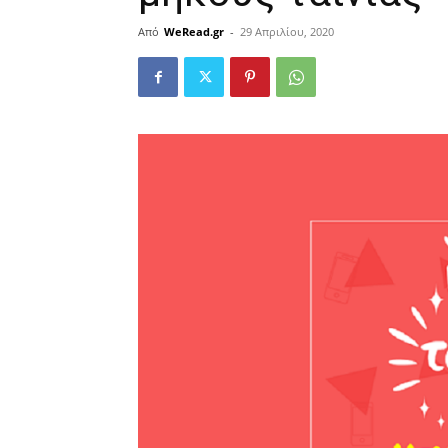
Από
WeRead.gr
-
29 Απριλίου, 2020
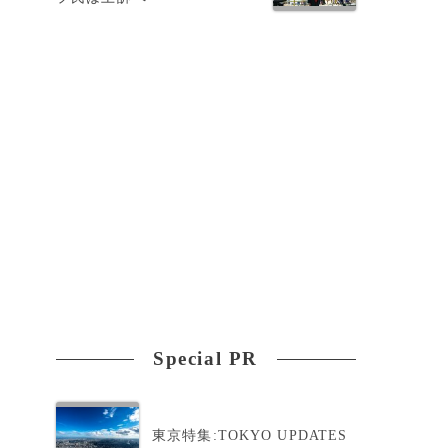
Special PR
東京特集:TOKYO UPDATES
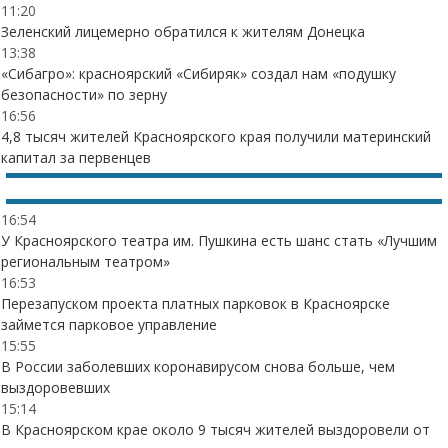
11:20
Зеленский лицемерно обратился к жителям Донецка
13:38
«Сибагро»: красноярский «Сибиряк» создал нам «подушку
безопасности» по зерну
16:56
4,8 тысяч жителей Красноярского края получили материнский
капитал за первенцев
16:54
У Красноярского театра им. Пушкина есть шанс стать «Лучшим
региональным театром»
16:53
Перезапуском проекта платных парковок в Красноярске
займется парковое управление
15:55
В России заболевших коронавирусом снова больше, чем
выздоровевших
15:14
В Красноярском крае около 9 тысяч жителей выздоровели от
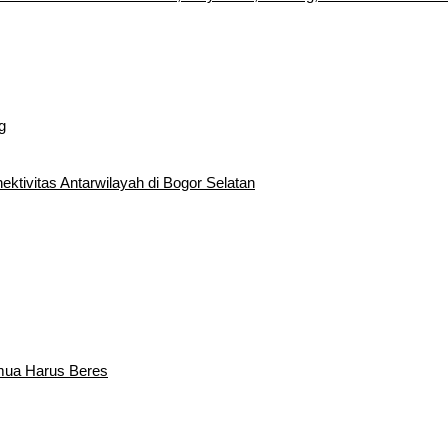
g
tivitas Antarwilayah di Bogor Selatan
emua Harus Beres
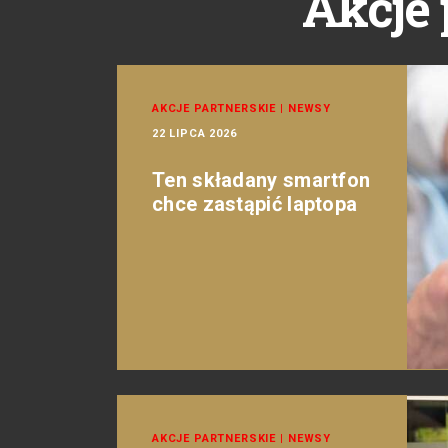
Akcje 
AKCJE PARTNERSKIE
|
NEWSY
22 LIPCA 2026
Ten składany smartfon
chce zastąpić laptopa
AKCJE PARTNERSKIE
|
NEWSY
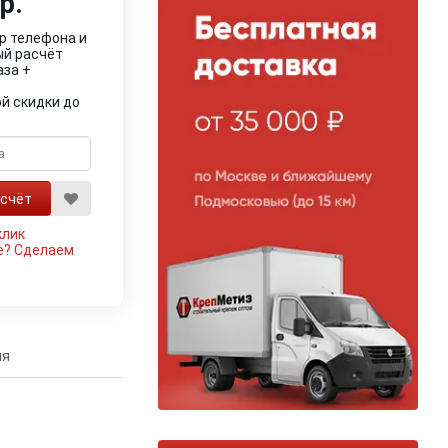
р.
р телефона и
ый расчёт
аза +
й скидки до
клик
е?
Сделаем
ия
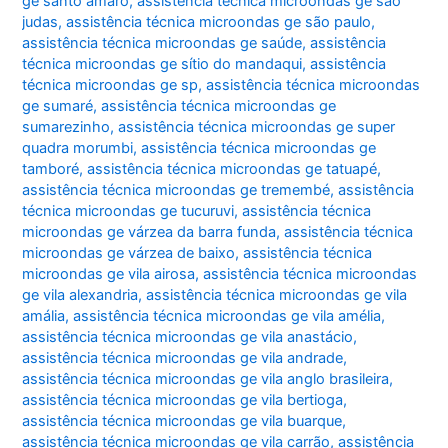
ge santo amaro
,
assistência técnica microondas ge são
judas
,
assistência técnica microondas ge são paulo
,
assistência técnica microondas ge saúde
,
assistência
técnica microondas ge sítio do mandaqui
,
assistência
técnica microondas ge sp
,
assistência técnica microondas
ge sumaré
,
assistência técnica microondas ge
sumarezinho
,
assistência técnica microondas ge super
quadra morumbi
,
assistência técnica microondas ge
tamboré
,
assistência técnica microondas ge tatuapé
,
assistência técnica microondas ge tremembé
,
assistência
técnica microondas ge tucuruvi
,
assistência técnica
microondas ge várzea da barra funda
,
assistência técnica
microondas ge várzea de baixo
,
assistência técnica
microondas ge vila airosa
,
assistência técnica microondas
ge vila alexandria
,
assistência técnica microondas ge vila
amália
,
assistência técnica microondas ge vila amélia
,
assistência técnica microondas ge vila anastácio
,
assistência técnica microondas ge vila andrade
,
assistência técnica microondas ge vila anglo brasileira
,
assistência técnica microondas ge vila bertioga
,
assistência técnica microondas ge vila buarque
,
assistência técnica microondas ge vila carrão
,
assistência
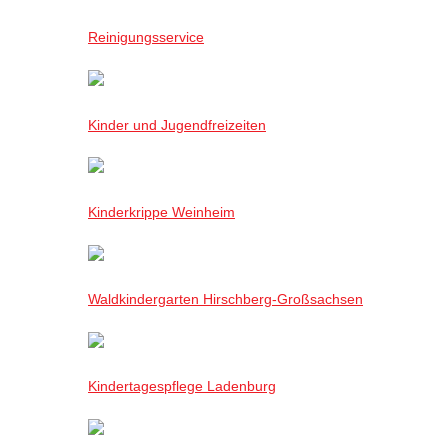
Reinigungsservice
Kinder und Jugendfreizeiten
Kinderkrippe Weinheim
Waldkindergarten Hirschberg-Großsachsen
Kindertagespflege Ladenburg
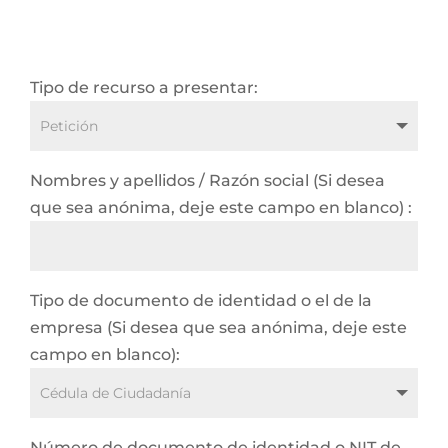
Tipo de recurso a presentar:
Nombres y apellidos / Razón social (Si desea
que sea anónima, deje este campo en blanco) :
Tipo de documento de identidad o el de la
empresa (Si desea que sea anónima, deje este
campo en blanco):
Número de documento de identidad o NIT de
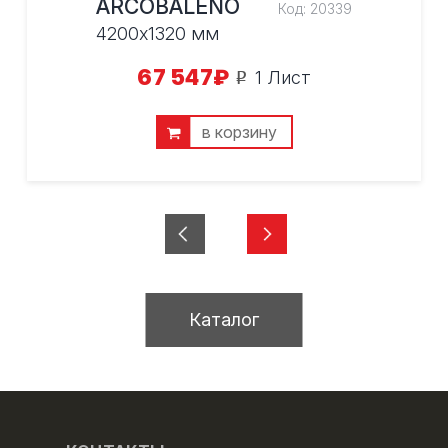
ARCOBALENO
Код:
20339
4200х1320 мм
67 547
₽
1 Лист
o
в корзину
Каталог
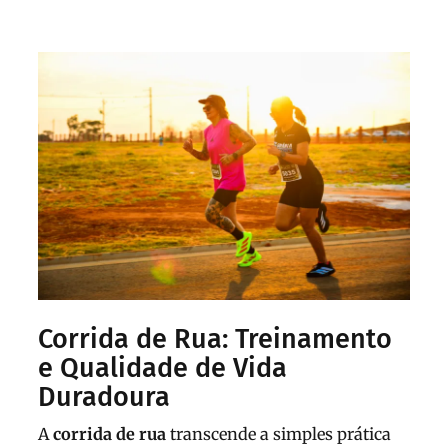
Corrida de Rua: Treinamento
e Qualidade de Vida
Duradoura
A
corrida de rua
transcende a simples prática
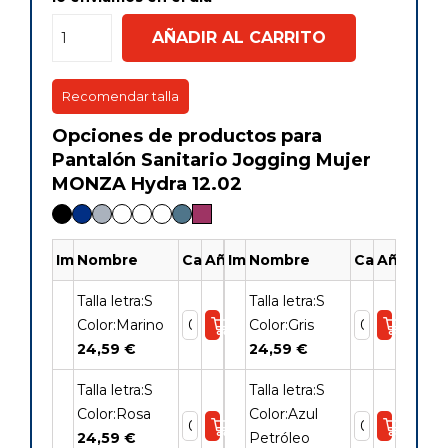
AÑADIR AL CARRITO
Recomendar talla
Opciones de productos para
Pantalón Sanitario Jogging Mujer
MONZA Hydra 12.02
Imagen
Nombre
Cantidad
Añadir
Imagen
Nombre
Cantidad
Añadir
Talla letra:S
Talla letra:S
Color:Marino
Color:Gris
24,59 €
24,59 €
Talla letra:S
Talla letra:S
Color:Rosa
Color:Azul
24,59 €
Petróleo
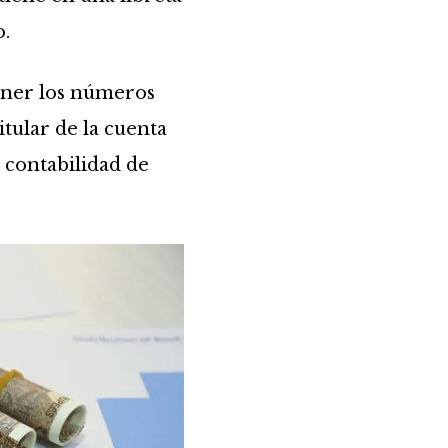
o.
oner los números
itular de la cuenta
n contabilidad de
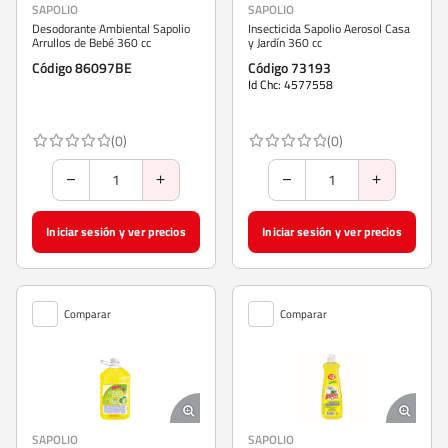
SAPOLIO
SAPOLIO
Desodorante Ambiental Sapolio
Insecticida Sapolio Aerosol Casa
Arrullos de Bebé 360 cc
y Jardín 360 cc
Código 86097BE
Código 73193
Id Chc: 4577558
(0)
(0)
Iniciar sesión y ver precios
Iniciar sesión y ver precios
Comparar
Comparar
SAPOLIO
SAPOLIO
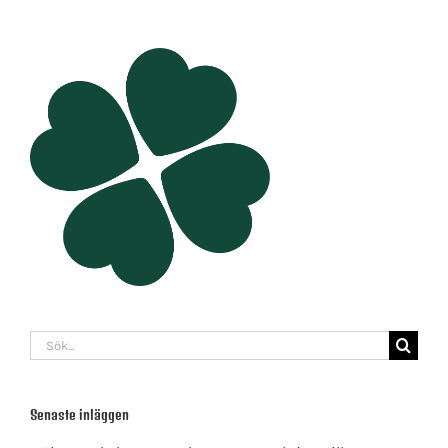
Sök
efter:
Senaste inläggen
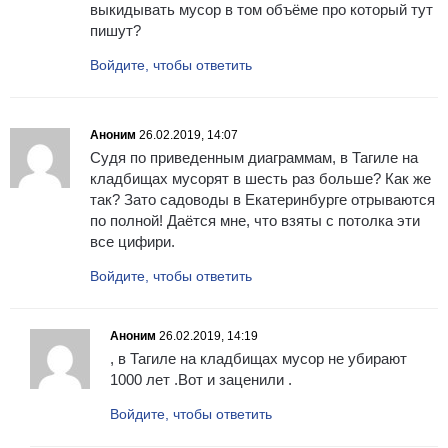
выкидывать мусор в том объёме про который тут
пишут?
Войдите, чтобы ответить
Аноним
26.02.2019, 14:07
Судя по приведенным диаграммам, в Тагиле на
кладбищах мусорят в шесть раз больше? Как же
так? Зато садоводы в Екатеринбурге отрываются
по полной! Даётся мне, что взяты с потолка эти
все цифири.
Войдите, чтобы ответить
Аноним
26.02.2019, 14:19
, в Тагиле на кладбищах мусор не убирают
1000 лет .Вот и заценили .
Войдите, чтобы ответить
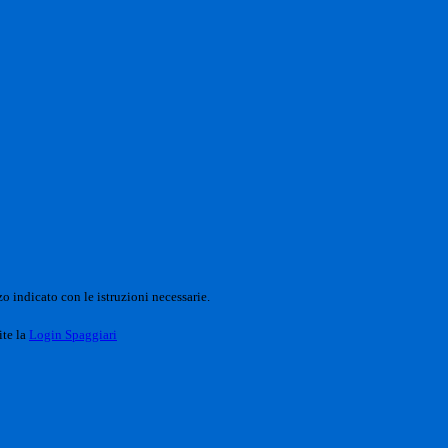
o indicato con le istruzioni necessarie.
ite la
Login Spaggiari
• • • • • • •
Please reproduce the entries from the line containing "Reinigungsservice" through the line containing "n contabilidad de", swapping in "Unidades" wherever "Cantidad" appears and leaving everything else as it stands. Omit the pictures from your answer.

Reinigungsservice
Kinder und Jugendfreizeiten
Kinderkrippe Weinheim
Waldkindergarten Hirschberg-Großsachsen
Kindertagespflege Ladenburg
Tipo de recurso a presentar:
Nombres y apellidos / Razón social (Si desea
que sea anónima, deje este campo en blanco) :
Tipo de documento de identidad o el de la
empresa (Si desea que sea anónima, deje este
campo en blanco):
Número de documento de identidad o NIT de
ARCOBALENO
Код:
20339
4200х1320 мм
67 547
₽
1 Лист
o
в корзину
Каталог
Corrida de Rua: Treinamento
e Qualidade de Vida
Duradoura
A
corrida de rua
transcende a simples prática
AÑADIR AL CARRITO
Recomendar talla
Opciones de productos para
Pantalón Sanitario Jogging Mujer
MONZA Hydra 12.02
Imagen
Nombre
Unidades
Añadir
Imagen
Nombre
Unidades
Añadir
Talla letra:S
Talla letra:S
Color:Marino
Color:Gris
24,59 €
24,59 €
Talla letra:S
Talla letra:S
Color:Rosa
Color:Azul
24,59 €
Petróleo
o.
oner los números
itular de la cuenta
n contabilidad de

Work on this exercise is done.